На другом конце лужайки Эдвин, совершающий вечернюю прогулку, изучал доску с церковными объявлениями. Там не было ничего, кроме самых основных сведений — в восемь часов утра по воскресеньям святое причастие, в одиннадцать утреня, в будние дни служб нет, и, когда он тронул дверную ручку, оказалось, что церковь заперта. Жаль, конечно, но теперь всё так: не запирать церковь опасно — столько сейчас воровства и хулиганства. Чувствуя легкое разочарование, он отошел от доски, зашагал по лужайке до первого поворота, который вел в нужном ему направлении. Прочел название улицы, вспомнил, что здесь живет Марсия, и прибавил шагу. Если столкнуться с ней или даже только пройти мимо ее дома, это как-то неудобно, подумал он. Оба они в известном смысле люди одинокие, но ни ему, ни ей не придет в голову встречаться помимо конторы. При встрече с ним она смутится не меньше, чем он. Во всяком случае, Эдвин всегда чувствовал, что Марсия больше дружит с Норманом и что если уж ей кто больше по вкусу, так это Норман. Тогда что же? Может быть, он, Эдвин, приятельствует с Летти? Да не-ет, вовсе нет. Эта мысль почему-то вызвала у него улыбку, и он пошел дальше — высокий улыбающийся человек с переброшенным через руку дождевым плащом, хотя погода стояла теплая и в небе не было ни облачка.
4
С наступлением весны, с приходом солнечного тепла начала мая все четверо стали проводить обеденный перерыв чуть-чуть по-иному. Эдвин отправлялся в свой обычный поход по церквам, потому что это время года было богато праздниками и все церкви в округе предлагали обширную разнообразную программу служб, но, кроме того, он зачастил в садоводческие магазины, посещал агентов по туризму и собирал разные брошюры, прикидывая, куда бы поехать на отдых, — остальные позаботились об этом еще в январе. Норман, собравшись с духом, сходил к зубному врачу и вернулся в контору жалкий-прежалкий, с термосом, куда был налит суп, единственное, чем он мог позавтракать.

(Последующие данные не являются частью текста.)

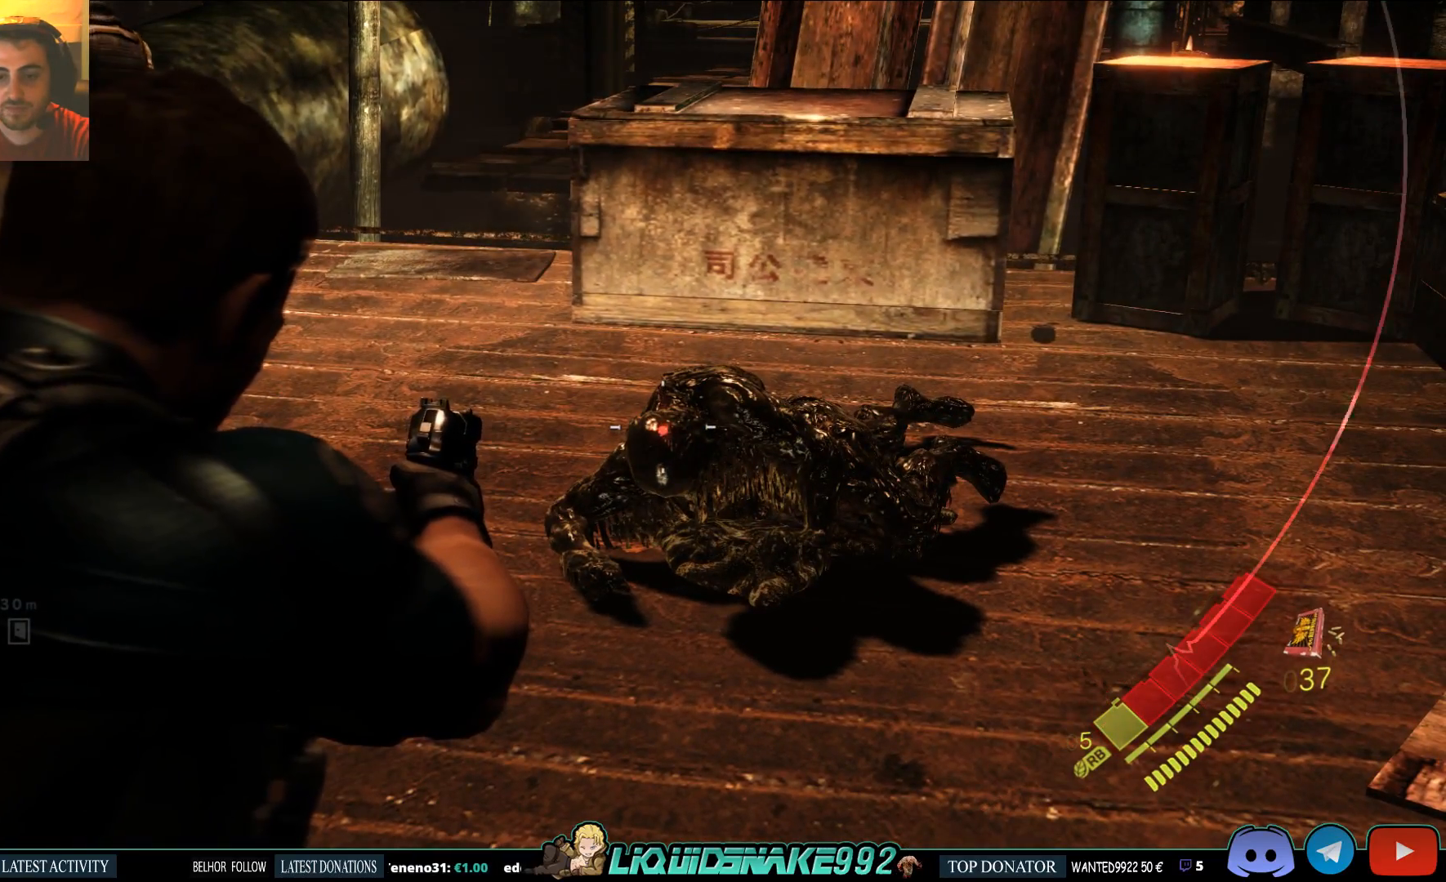
{"buttons": ["L2"], "left_stick": "center", "right_stick": "center", "events": []}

Марсия забросила свою библиотеку и очутилась в магазине, где гремела музыка, где продавались иностранные товары и восточная одежда, мужская и женская, сшитая на живую нитку. Она повертела в руках грубую керамическую посуду кричащей расцветки, легенькие блузки и юбки, но ничего не купила. Оглушающая поп-музыка сбила ее с толку, и она почувствовала, что люди к ней приглядываются. Одурманенная, ошалевшая, она вышла на солнце. Очнулась, услышав сирену машины «скорой помощи», и примкнула к толпе, собравшейся вокруг человека, лежащего на тротуаре. Сердечный приступ… Мойщик стекол оступился и упал вниз… Наперебой звучали взволнованные приглушенные голоса, но никто не знал толком, что случилось. Марсия подошла к двум женщинам и попыталась выяснить, в чем дело, но они только и могли сказать: «Вот бедняга! На него страшно смотреть! Несчастная жена!» Мысли Марсии вернулись к больнице, она вспомнила, какое поднималось волнение при виде машины «скорой помощи». Она лежала тогда на нижнем этаже, совсем близко от приемного покоя. Теперь ее несколько разочаровало, что этот человек пытался приподняться с тротуара, но санитары остановили его, внесли в машину на носилках, и Марсия, с застывшей на лице улыбкой, вернулась в контору.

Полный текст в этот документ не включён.